Authors (including presenting author) :
Lee WY Venus(1), Wong WC Dennis(1), Steven Cheung(1), Dennis Ngar(1), Wong CS(1)
Affiliation :
(1) Clinical Oncology Department, Tuen Mun Hospital
Introduction :
Brachytherapy is a clinical procedure to place a radioactive substance inside the patient's body usually next to a tumor for treatment. The radioactive substance used widely is Ir-192 and an afterloader is used to deliver the source to patient without requires manual handling. Due to the high dose rate and radioactive nature of the source, daily quality assurance of Ir-192 source position is required before brachytherapy treatment according to the report number 56 issued by American Association of Physicists in Medicine. The test is usually performed using radiographic or radiochromic film or source position check ruler to verify if it is within the tolerance of 1mm. However, source position relative to the reference position is observer-dependent. Furthermore, radiographic film is going to be obsolete and the cost of radiochromic film is very high. The RavenQA system (LAP Laser, Germany) is a quality assurance device with a phosphor screen detector for performing the quality assurance tasks in external beam radiotherapy.
Objectives :
This study aims to demonstrate the feasibility of using the RavenQA system for brachytherapy quality assurance by using it with an in-house position benchmark phantom and image-based automatic source localization algorithm to give a quantitative measurement for the position of the source. This study also aims to eliminate the observer-dependency and the use of radiographic or radiochromic films from the traditional quality assurance procedure.
Methodology :
The in-house phantom is made by a 255 x 255 x 3 mm^3 acrylic panel which fits tightly with the detector panel. There are 13 catheters along the acrylic panel and each catheter is separated by 15mm. 10 metal beads are seeded beneath each catheter and all beads are separated by 10mm along the catheter. Therefore, there are totally 130 positions are tested. The position of each catheters are benchmarked by the reference marker from the factory. The phantom is first irradiated by an X-ray system on the RavenQA to capture a reference image, which is used for obtaining the benchmark coordinates of all the dwell positions. All catheters are connected to the microSelectron afterloader (Elekta, Sweden) and the source is stopped by 1 second for each dwell position. RavenQA records all the dwell time and positions for analysis. An image-based automatic source localization algorithm in python3 is then developed in order to extract the pixel coordinates of the source for each dwell position in each channel. The algorithm divides into 4 parts. The first part is preprocessing, a median filter is applied for each image in order to remove the salt-and-pepper noise. Secondly, the algorithm performs a channel clustering is to differentiate each channel from all the images. Thirdly, the algorithm performs a position clustering to get the center of each source position. Last but not least, by comparing the pixel coordinates of the center for source positions with the benchmark position coordinates, the position error for each position can be acquired.
Result & Outcome :
The result shows all the difference in positions between the reference and source positions in both x and y directions and the result of all the differences in positions are within 1mm.
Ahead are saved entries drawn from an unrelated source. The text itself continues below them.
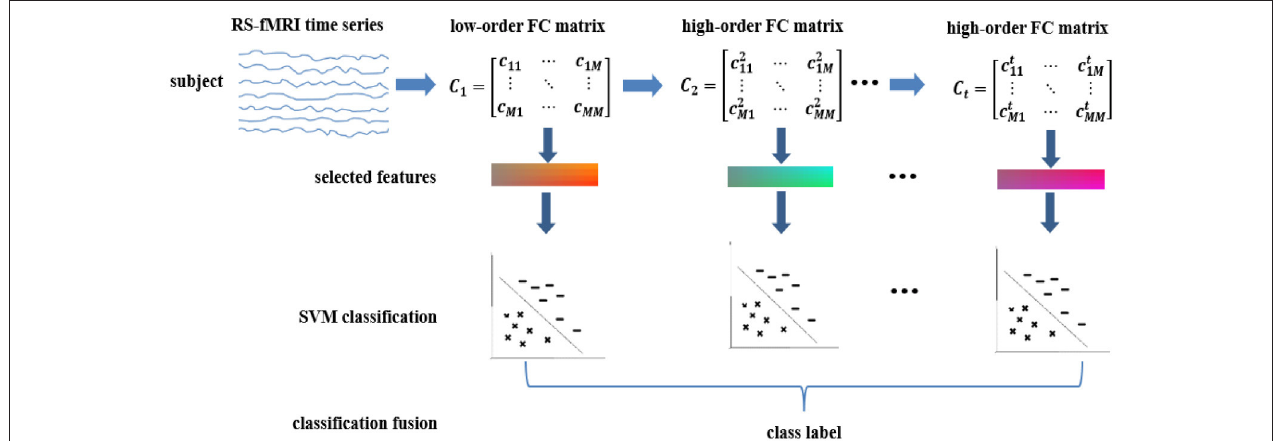
FIGURE 1 | Overview of the proposed multi-level high-order functional connectivity classification framework for ASD diagnosis.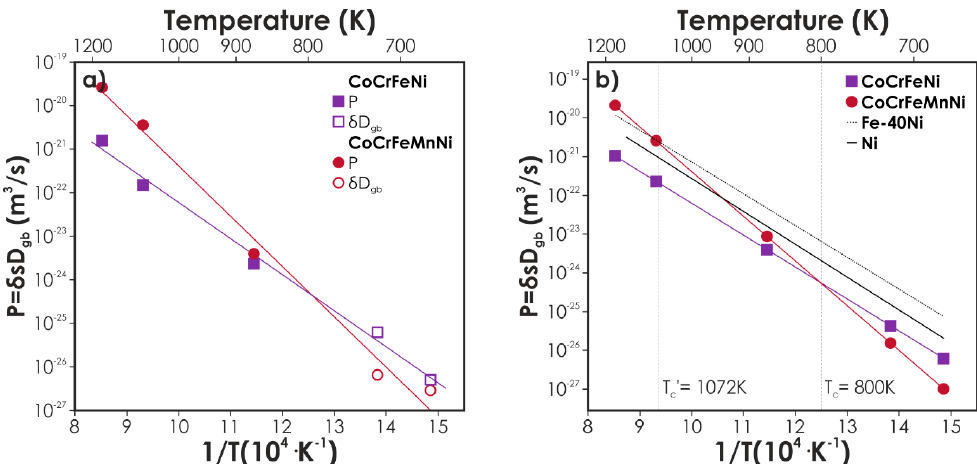
Figure 6. ( a ) Arrhenius plots of Ni grain boundary (GB) diffusion in CoCrFeNi and CoCrFeMnNi measured in B- (solid symbols) and C-type (open symbols) kinetic regimes. The width of the GB ( δ ) was taken as 0.5 nm. ( b ) Comparison of GB diffusivities of Ni in CoCrFeNi, CoCrFeMnNi, with pure Ni and Fe-Ni alloy (after [32]).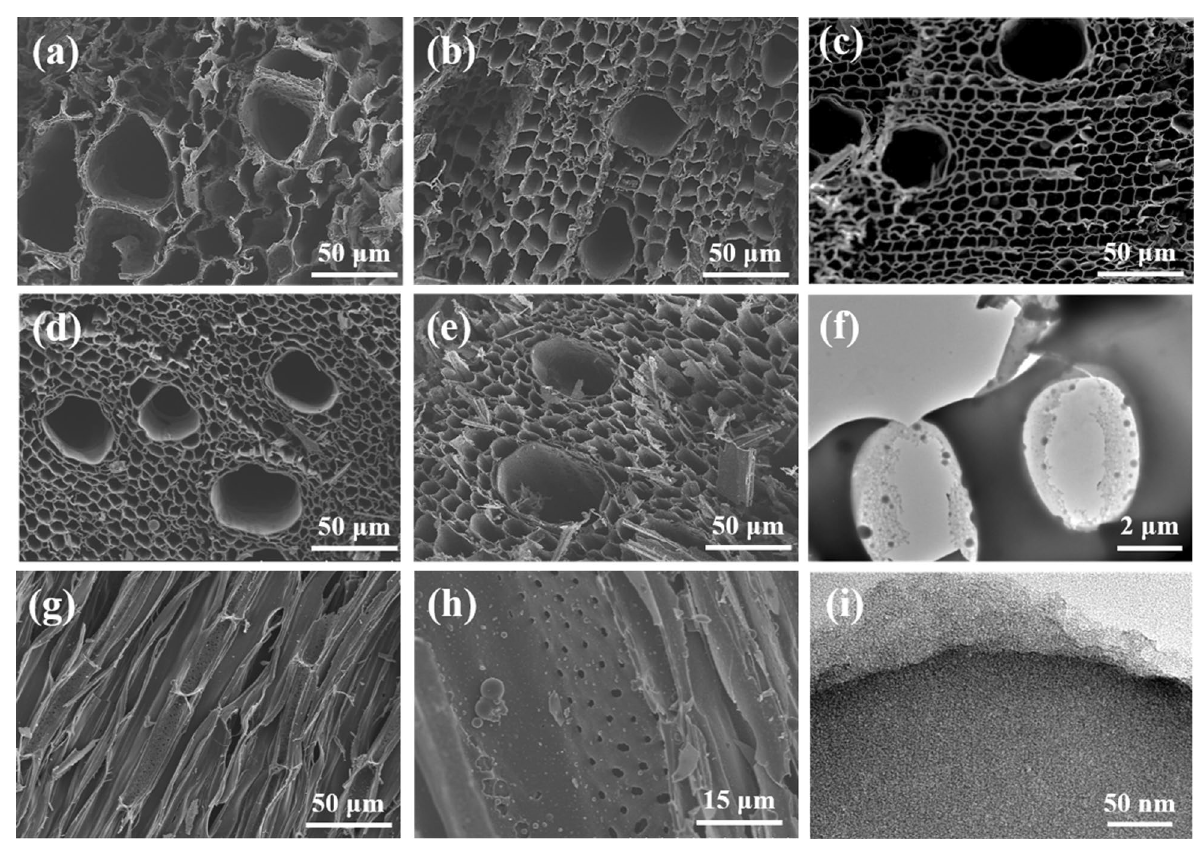
Fig. 2 SEM images of cross sections of a CH-600, b CH-700, c CH-800, d CH-900, e CH-1000 and g , h vertical sections of CH-900; TEM images of f , i CH-900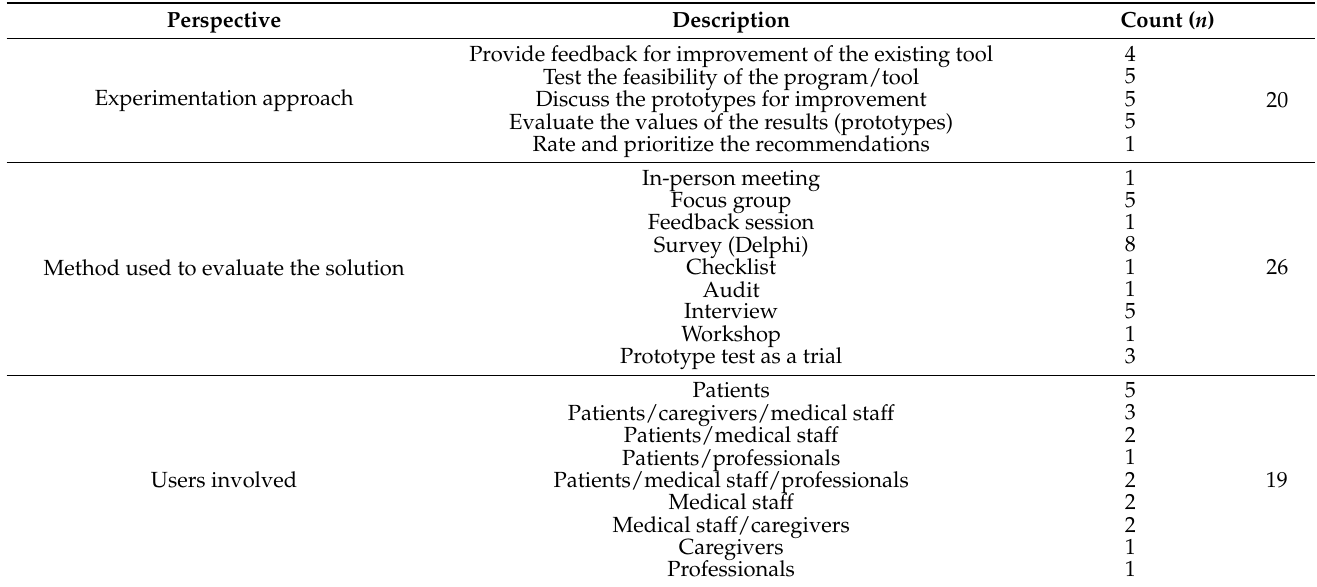
Table 9. Summary of the study’s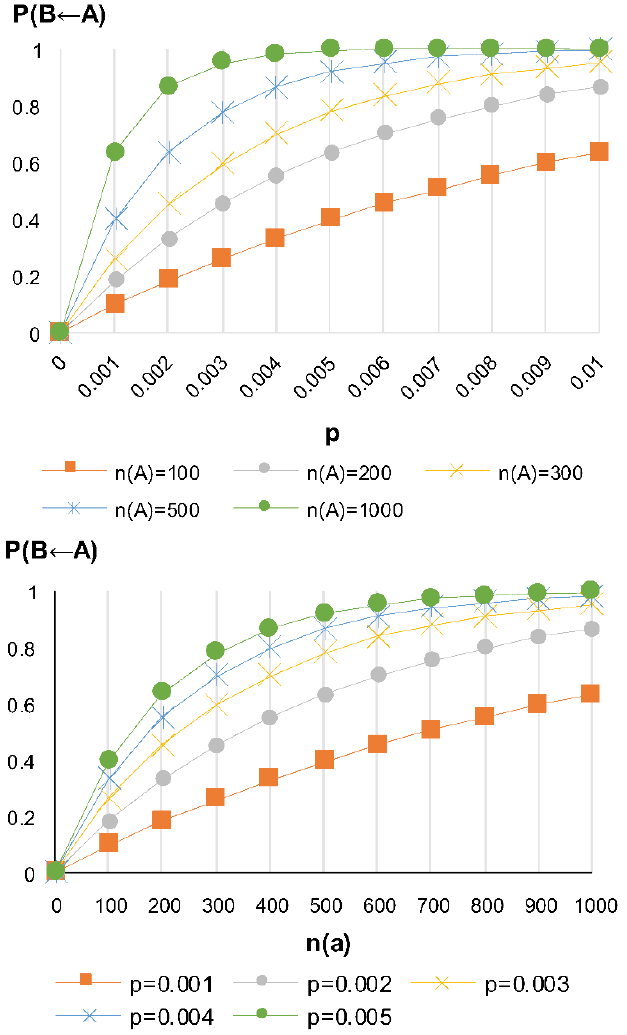
Figure 1. Risk of infection by a single virus in subject B according to the number of viral populations.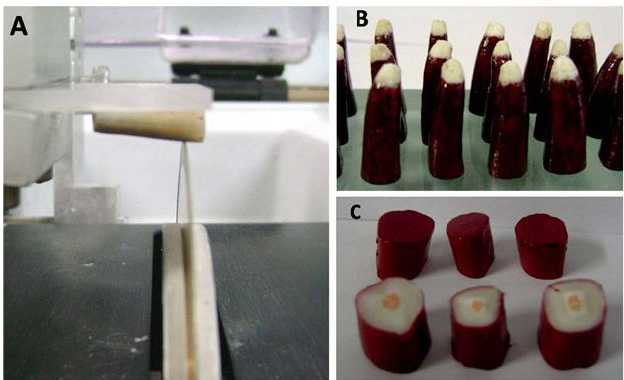
Fig. 1- A . Root cross-section, B. Nail polish coating to apical leakage (groups A1 and B1), and C. Nail polish coating to the middle canal third leakage (groups A2 and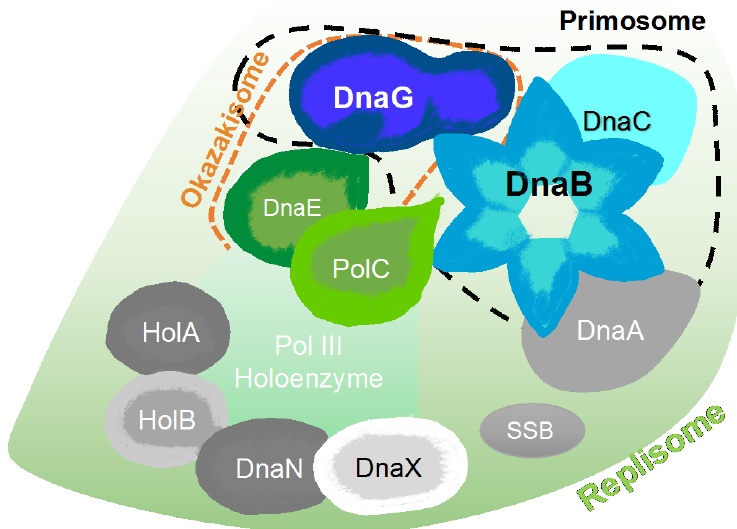
Figure 6. Schematic representation of major protein-protein interactions at a bacterial DNA replication fork created, according to the interaction map of DNA replication proteins [54]. The map is comprised of the DnaA replication initiator, the DnaB helicase, the DnaC helicase loader, the DnaG primase, PolC and DnaE polymerases, the single-stranded DNA binding protein (SSB), the DnaN β clamp, and three clamp loader subunits (HolA, HolB, and DnaX).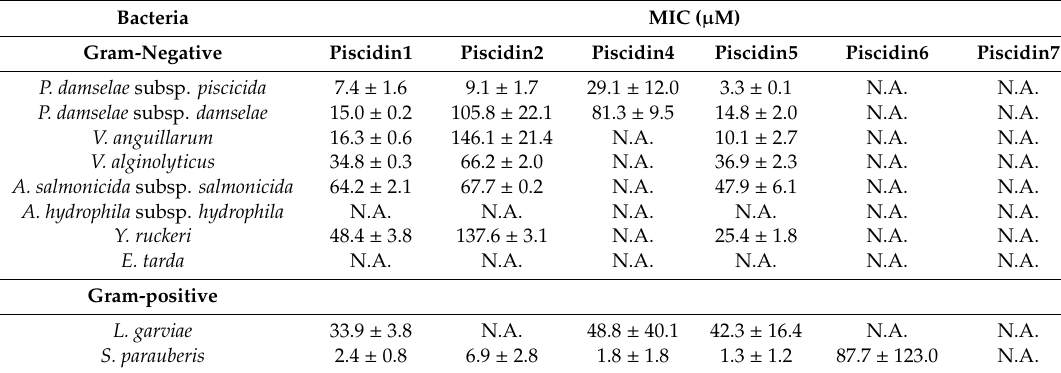
Table 3. Antibacterial activity of sea bass synthetic piscidins.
The algorithm and Raven successfully demonstrated the feasibility of automatically detecting the Ir-192 source center and correlated with the reference positions in the phantom to give a quantitative result. This would be highly useful as a daily quality assurance tool to give accurate result and highly increase the cost effectiveness. Surprisingly, the data not only shows the result of offset for individual position but also shows the accuracy of the gain of afterloader.